Harvard students staged a mock funeral for an LGBT office after its closure amid the Trump administration’s crackdown on diversity, equity, and inclusion offices on college campuses.

In July, Harvard announced it would shut down its Office of BGLTQ Student Life, as well as two other DEI offices. The university did not specify the reason but said it would continue to “embody our commitment to supporting our entire student body.”

Roughly 75 students, organized by the Harvard Undergraduate Queer Advocates (HUQAD) and the Queer Students Association, gathered for the event dressed in black. They wrote messages on rainbow-colored paper cranes and placed them in a coffin marked “RIP.”

“The death of the QuOffice is so much more than the loss of a physical space to be in community together,” said HUQAD co-director Amber Simons in a speech, according to the Harvard Crimson. “It represents the silencing and erasure of queer voices.”

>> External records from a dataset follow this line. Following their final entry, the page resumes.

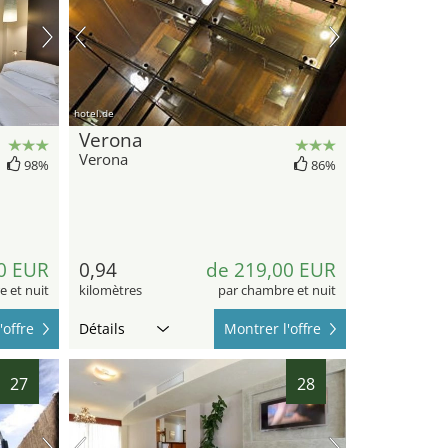
hotel.de
Verona
Verona
98%
86%
0 EUR
0,94
de 219,00 EUR
 et nuit
kilomètres
par chambre et nuit
'offre
Détails
Montrer l'offre
27
28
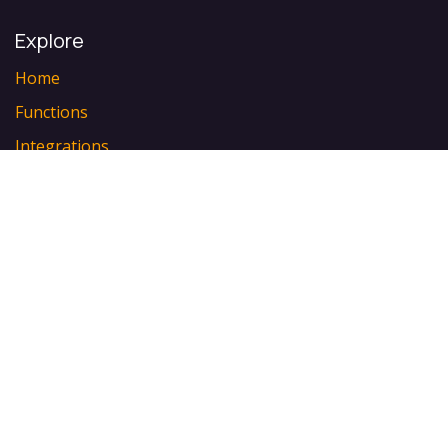
Explore
Home
Functions
Integrations
Pricing
Events
About us
Contact us
Contact our partners
The brand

HUQAD co-director Hannah Niederriter said the office had been an essential hub for queer students. “It meant a lot to me and to many people in our community to have physical recognition for our space,” she said. “I met some of my dearest friends through the QuOffice, and I was so fortunate to have found a place that encouraged me to embrace my queer identity loudly.”

Harvard lecturer Caroline Light, director of undergraduate studies in the Women, Gender and Sexuality department, delivered the final eulogy while dressed in all black with a “southern widow hat.”

“Our QuOffice, as we’ve heard, was far from perfect, but it was beloved by many,” Light said. “It stood for something powerful: the radical idea that LGBTQ+ students deserve not just to survive at Harvard, but to find community — to find care and joy.”

“While the QuOffice may be gone, queer students remain as loud, fabulous, and stubbornly visible as ever. May the memory of the QuOffice be a blessing and an inspiration to us, and may its ghost continue to haunt those who would mistake cowardice for neutrality,” she added.